Source passage
-----

It goeth thus: Shakespeare’s most noted amateur thespians, the rude mechanicals, gather to rehearse A Midsummer Night’s Dream’s play-within-a-play Pyramus and Thisbe. Should they be able to rise above their lowly station and general incompetence, their play will form part of an evening of entertainment for the newly married royal couple.
But, naturally, things start to go awry for our humble players, leading man Bottom (Charles Mayer) seemingly transforming into an ass-like monster during a forest rehearsal and thereafter disappearing without trace.
His ring in is Mowldie (also Mayer), an alcoholic ham whose heyday is long behind him. Disaster and shame beckon for the cast of The Most Lamentable Comedy and Most Cruel Death of Pyramus and Thisbe as talk turns to performing ‘that’ instead, an entertainment so unthinkable it can’t even be named (and which I won’t spoil by attempting to describe here, much as it pains me to not be able to devote a substantial portion of this review to unpacking its magnificent awfulness). As with Tom Stoppard’s Rosencrantz and Guildenstern Are Dead, the play’s conceit is derived from what is never seen but can only be imagined of Shakespeare’s incidental characters.
Written by Keith Robinson and Tony Taylor in the 1980s, and premiering at Belvoir Street with direction by Geoffrey Rush in 1987, The Popular Mechanicals occupies a lovingly observed chink in recent Australian theatre history. It’s only been sporadically performed since then — far less often, in any case, than Adam Long, Daniel Singer, and Jess Winfields’ The Complete Works of William Shakespeare (Abridged), a similarly irreverent take on the Bard that premiered in Edinburgh in the same year – but this production, under Sarah Gile’s astute direction, should cement its reputation as a classic.

-----

To do
a) Using the review of The Popular Mechanicals, mark each statement yes or no and quote the exact words that decide it: (i) The Popular Mechanicals premiered at Belvoir Street in 1987 under Geoffrey Rush's direction. (ii) Mowldie is played by a different actor than Bottom. (iii) The Complete Works of William Shakespeare (Abridged) premiered in London.
b) Write out the passage of the review of The Popular Mechanicals that begins at the words "Written by Keith" and ends after "as a classic.".
c) Extend the review of The Popular Mechanicals beyond its last sentence.
Nothing in the records is needed.

Entries supplied
-----

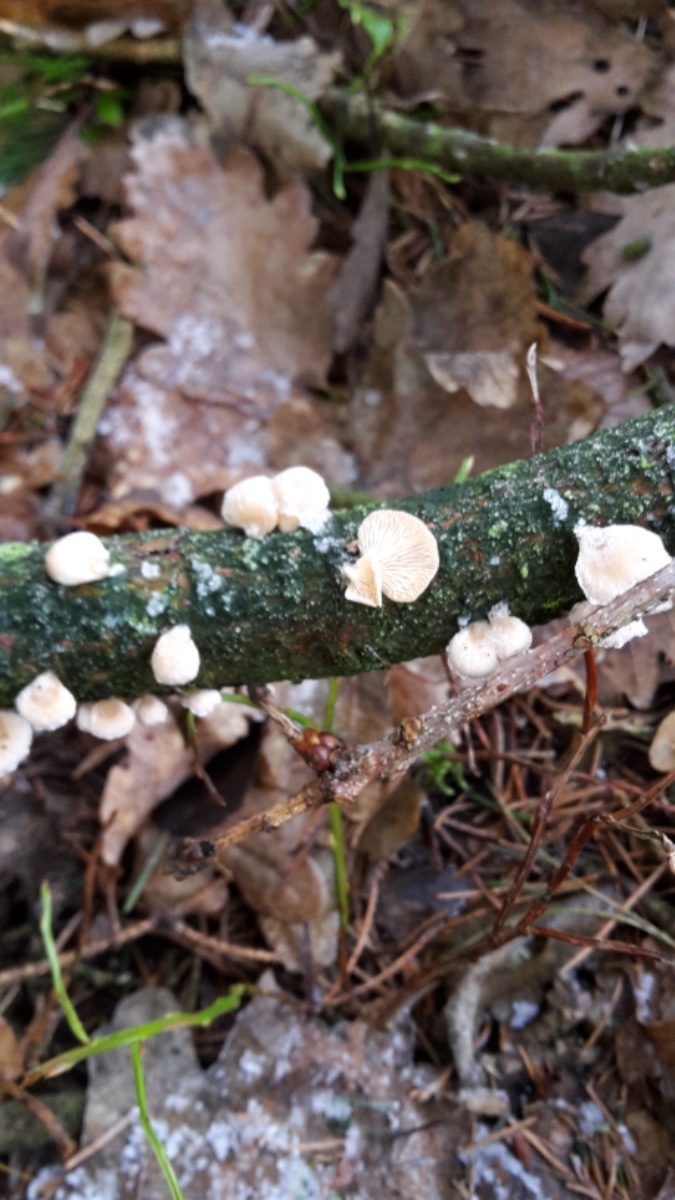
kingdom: Fungi
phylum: Basidiomycota
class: Agaricomycetes
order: Agaricales
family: Mycenaceae
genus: Panellus
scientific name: Panellus mitis
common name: mild epaulethat
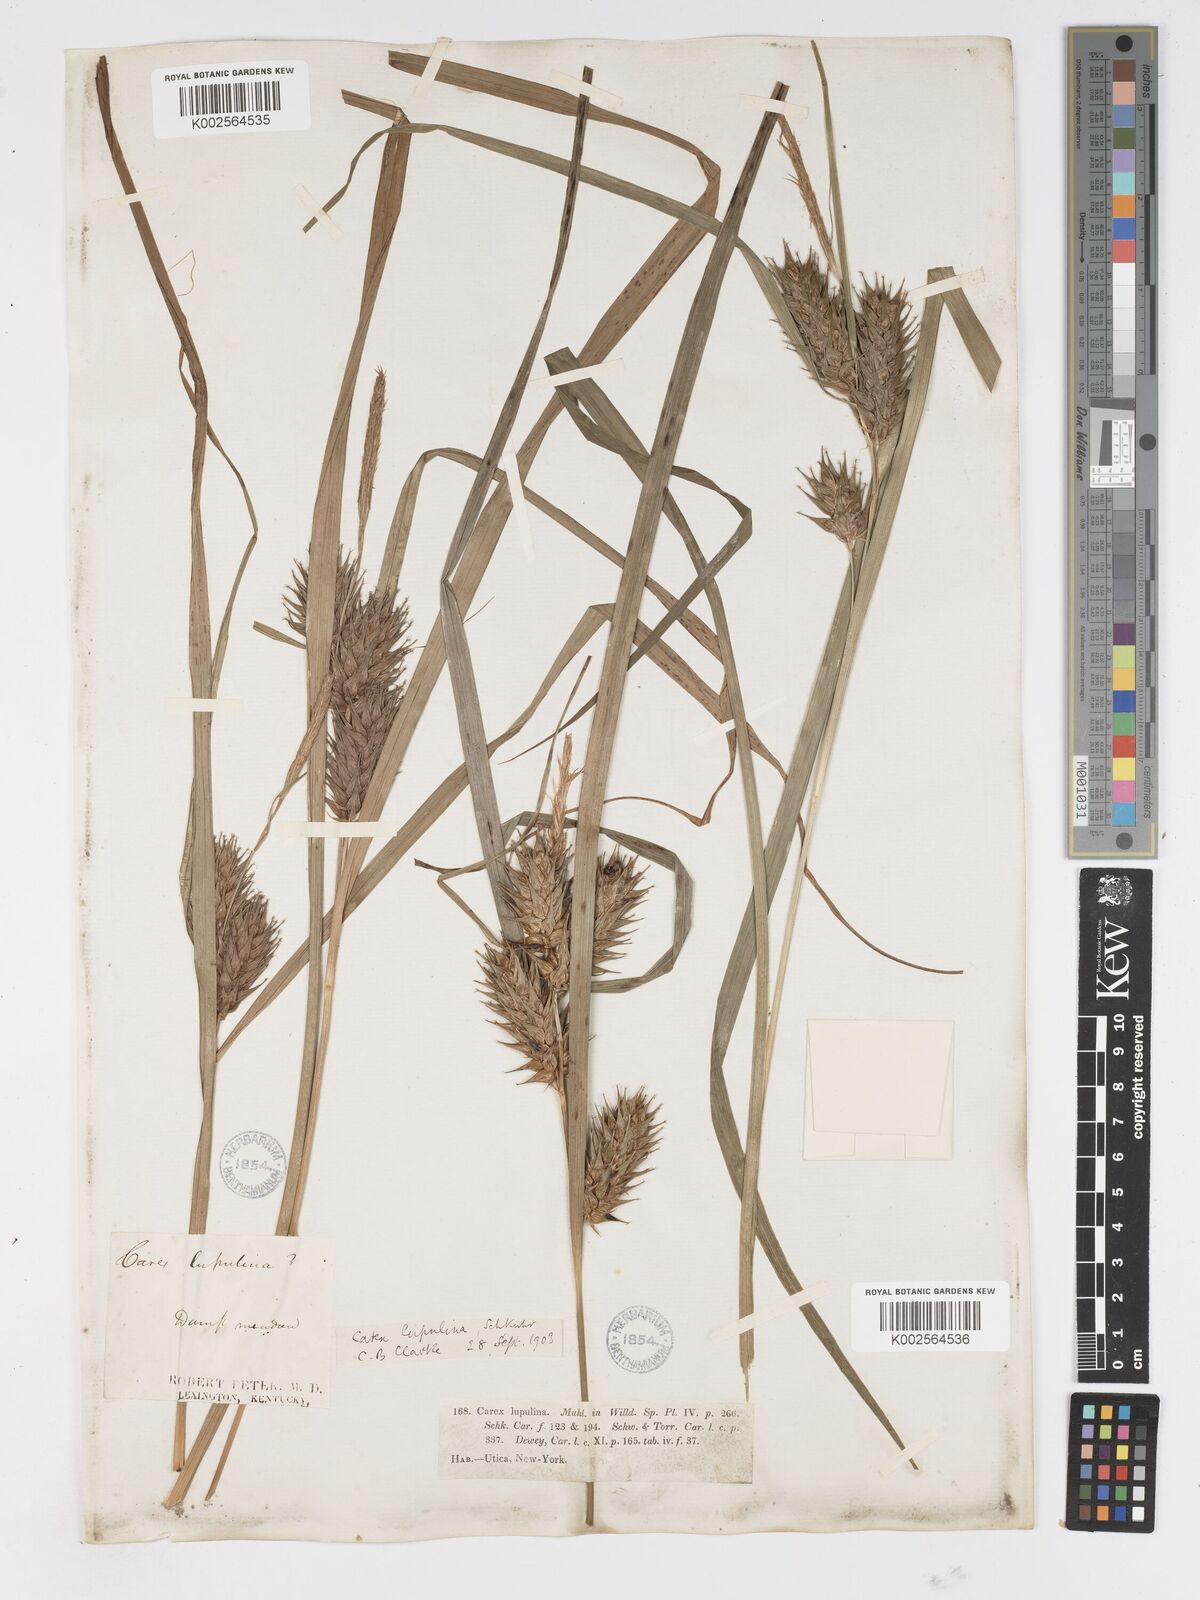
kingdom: Plantae
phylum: Tracheophyta
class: Liliopsida
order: Poales
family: Cyperaceae
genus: Carex
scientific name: Carex lupulina
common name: Hop sedge
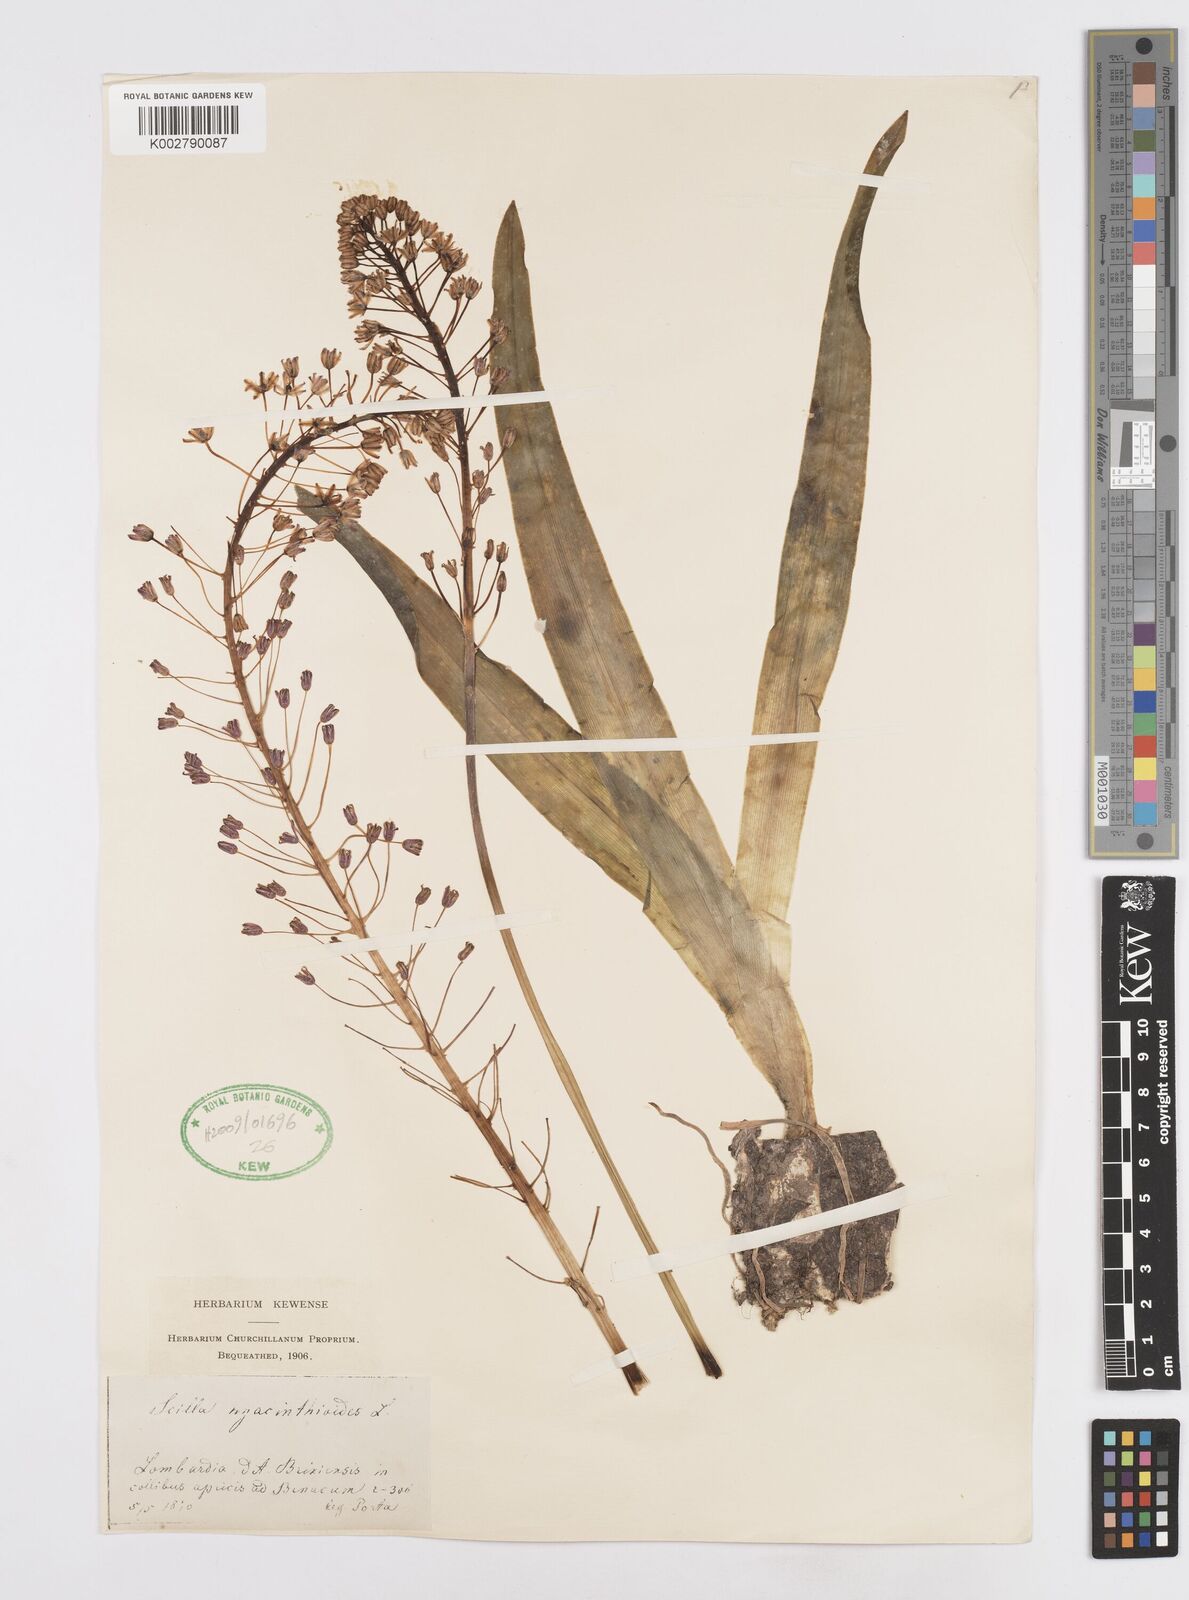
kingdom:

-----

Answers to each task
a)
(i) Yes: "premiering at Belvoir Street with direction by Geoffrey Rush in 1987"
(ii) No: "His ring in is Mowldie (also Mayer)"
(iii) No: "premiered in Edinburgh in the same year"

b)
Written by Keith Robinson and Tony Taylor in the 1980s, and premiering at Belvoir Street with direction by Geoffrey Rush in 1987, The Popular Mechanicals occupies a lovingly observed chink in recent Australian theatre history. It’s only been sporadically performed since then — far less often, in any case, than Adam Long, Daniel Singer, and Jess Winfields’ The Complete Works of William Shakespeare (Abridged), a similarly irreverent take on the Bard that premiered in Edinburgh in the same year – but this production, under Sarah Gile’s astute direction, should cement its reputation as a classic.

c)
Jonathan Oxlade’s design locates the audience — the real ‘monster in the dark’ according to the show’s rambunctious opening number — in a fusty, parquet-floored rehearsal room bedecked with plastic chairs and an old drum kit bearing the punning legend ‘The Ruff Stuff’. This is where, according to the narrator, the mechanicals are able to ‘leave the turgid drudgery of their lives at the door — and there’s an urn’. As in Michael Frayn’s Noises Off, many of the jokes are pitched at those who know this unglamorous, unseen world intimately — and, no doubt, the Shakespearean canon — but The Popular Mechanicals would be a bore if it only appealed to insiders.
In fact, one of the reasons the show is so enjoyable is because it does more than it says on the tin, ransacking not only Shakespeare but also the gamut of popular comedy from vaudeville to farce, pantomime to stand up.
Its cod-Shakespearian dialogue — especially here in the mouth of superb straight man Rory Walker as Peter Quince, director of the mechanicals — is deliciously witty but there are as many sight gags as rhythmical ones, as many fart jokes as there are allusions to Shakespeare and Tudor history. ‘And now for something completely irrelevant,’ the narrator intones at one point, as if there was any doubt left that the show shares much with Monty Python’s penchant for mashing up the high- and low-brow as if such labels had never meant a thing. Helped along by a handful of judicious updates, it all feels, 25 years after its première, fresh as a daisy.
Kitted out in doublets and ruffs, the cast excel. Amber McMahon and Lori Bell, the latter more familiar to Adelaide audiences as a stand up comic, take evident delight in their gender-subverting roles as Snug and Tom Snout. Julie Forsyth is a scream as Robin Starveling, the mechanical’s helium-voiced seamstress and a delightful moon in the play-within-a-play. Tim Overton, reminiscent of Rowan Atkinson’s Blackadder with bowl haircut and unending facial gymnastics, is equally good. Mayer’s flamboyant actors are freighted with just the right amounts of pomposity and self-delusion.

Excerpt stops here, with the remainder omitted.